* THE PROBLEM
Within the listing, each line that has the string "Adhes" should be copied.

* WORKING DATA
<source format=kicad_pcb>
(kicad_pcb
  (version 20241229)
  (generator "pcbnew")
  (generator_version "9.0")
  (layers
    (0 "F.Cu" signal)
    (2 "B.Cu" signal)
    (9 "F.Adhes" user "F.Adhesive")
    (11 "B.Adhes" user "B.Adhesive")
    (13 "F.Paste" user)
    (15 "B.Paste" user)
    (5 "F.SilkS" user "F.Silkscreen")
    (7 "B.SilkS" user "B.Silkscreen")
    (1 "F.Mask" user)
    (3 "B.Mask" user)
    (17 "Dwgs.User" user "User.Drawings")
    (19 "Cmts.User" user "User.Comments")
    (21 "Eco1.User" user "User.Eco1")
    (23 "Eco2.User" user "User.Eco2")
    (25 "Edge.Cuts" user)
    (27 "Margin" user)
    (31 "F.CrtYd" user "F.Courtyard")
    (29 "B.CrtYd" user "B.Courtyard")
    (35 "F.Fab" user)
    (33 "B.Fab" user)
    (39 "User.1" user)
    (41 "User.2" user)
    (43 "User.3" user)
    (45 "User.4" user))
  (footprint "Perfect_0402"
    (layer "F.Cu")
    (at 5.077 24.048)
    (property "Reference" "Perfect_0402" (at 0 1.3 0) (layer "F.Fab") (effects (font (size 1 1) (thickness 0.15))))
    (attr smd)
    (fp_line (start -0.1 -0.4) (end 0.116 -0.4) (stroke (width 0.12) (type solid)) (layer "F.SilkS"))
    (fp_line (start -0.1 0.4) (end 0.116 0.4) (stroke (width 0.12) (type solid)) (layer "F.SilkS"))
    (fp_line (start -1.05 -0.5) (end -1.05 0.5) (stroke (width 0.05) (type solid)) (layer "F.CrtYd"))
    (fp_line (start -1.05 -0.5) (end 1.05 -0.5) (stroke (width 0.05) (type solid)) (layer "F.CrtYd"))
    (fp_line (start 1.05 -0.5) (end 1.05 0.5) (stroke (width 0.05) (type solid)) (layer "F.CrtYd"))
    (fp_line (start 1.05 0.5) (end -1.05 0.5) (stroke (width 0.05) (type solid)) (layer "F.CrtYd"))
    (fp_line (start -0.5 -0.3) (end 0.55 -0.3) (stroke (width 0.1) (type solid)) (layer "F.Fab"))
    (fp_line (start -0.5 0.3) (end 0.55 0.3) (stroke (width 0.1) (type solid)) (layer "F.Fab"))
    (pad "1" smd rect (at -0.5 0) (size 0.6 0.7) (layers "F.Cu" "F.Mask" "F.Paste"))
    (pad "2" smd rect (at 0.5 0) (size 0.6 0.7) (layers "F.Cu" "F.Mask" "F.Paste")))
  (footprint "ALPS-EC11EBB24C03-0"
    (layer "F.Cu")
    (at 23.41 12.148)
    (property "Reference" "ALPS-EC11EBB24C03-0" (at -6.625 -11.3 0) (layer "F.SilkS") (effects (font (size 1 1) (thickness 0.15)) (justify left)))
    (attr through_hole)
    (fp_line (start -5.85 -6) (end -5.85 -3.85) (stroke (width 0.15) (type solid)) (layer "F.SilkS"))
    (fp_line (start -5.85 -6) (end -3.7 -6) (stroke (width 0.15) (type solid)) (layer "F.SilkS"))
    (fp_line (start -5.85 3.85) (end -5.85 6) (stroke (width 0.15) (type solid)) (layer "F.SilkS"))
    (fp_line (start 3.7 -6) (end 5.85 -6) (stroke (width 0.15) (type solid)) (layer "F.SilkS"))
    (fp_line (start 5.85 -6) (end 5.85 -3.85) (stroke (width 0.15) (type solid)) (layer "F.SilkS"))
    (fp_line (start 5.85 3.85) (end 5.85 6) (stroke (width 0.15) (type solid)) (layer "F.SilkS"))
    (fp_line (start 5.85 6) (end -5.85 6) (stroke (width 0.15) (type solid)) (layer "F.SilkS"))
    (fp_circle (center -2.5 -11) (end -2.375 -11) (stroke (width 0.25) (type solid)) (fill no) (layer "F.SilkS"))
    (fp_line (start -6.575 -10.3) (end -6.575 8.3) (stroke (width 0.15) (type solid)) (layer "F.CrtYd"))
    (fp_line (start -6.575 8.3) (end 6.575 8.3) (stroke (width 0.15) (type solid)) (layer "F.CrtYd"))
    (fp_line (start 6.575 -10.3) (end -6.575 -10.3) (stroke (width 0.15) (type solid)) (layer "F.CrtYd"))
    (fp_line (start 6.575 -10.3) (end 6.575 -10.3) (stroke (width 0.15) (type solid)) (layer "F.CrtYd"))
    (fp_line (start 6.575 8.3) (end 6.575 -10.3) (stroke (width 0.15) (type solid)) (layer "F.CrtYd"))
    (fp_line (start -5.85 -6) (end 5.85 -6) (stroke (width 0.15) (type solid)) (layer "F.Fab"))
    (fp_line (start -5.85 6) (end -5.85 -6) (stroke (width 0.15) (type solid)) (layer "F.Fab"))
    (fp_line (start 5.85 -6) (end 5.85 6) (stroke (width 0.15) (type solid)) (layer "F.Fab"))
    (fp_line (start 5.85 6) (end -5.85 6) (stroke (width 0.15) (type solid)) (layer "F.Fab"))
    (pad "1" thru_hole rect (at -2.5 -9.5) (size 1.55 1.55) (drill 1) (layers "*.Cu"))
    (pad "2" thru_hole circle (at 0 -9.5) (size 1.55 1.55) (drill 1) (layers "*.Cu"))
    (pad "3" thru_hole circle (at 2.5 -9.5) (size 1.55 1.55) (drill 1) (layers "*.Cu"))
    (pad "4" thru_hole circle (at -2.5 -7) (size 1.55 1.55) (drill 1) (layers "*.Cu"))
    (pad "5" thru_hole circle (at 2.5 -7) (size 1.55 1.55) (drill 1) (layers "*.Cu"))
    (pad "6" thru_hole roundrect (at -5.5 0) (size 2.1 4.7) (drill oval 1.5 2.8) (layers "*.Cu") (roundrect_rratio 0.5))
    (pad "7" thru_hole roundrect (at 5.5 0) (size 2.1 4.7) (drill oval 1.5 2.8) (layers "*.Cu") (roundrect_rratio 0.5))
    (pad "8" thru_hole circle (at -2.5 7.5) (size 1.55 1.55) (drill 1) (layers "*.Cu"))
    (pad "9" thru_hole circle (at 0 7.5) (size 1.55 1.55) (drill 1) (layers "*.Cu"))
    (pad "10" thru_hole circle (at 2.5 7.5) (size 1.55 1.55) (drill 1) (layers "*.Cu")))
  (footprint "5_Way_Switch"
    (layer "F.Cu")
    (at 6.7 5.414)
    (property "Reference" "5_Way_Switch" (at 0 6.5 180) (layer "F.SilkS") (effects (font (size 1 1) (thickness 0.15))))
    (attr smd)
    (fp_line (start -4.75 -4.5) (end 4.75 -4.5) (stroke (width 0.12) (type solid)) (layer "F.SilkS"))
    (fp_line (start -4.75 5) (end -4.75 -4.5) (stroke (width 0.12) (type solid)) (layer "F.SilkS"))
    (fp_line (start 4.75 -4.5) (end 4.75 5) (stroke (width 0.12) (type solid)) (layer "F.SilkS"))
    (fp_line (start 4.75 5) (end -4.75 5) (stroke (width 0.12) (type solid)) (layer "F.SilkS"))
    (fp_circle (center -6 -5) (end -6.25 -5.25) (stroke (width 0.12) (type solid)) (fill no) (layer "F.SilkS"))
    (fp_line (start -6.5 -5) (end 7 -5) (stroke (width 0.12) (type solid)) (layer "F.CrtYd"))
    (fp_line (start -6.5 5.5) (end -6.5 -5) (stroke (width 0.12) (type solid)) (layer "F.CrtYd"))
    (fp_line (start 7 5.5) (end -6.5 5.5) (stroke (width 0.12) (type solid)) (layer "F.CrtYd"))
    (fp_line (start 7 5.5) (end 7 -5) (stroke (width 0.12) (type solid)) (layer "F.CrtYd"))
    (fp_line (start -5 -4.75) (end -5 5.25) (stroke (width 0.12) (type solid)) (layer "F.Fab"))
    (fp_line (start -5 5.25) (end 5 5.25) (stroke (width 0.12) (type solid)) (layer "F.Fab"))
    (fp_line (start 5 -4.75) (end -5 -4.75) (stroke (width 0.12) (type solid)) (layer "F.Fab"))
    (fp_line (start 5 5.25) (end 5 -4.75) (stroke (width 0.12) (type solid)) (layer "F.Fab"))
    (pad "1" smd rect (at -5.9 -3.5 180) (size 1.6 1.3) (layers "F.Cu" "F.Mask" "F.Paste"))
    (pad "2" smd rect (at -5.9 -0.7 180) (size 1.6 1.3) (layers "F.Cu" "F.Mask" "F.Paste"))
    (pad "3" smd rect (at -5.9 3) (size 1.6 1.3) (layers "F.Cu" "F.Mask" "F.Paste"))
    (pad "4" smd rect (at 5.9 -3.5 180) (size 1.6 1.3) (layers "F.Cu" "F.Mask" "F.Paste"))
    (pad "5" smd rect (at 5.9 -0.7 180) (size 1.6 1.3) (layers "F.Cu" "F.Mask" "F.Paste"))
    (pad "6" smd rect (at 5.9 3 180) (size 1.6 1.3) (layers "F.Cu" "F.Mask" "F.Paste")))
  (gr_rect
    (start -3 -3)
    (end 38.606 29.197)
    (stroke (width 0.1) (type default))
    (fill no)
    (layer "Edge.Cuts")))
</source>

* EXERCISE RESULT
    (9 "F.Adhes" user "F.Adhesive")
    (11 "B.Adhes" user "B.Adhesive")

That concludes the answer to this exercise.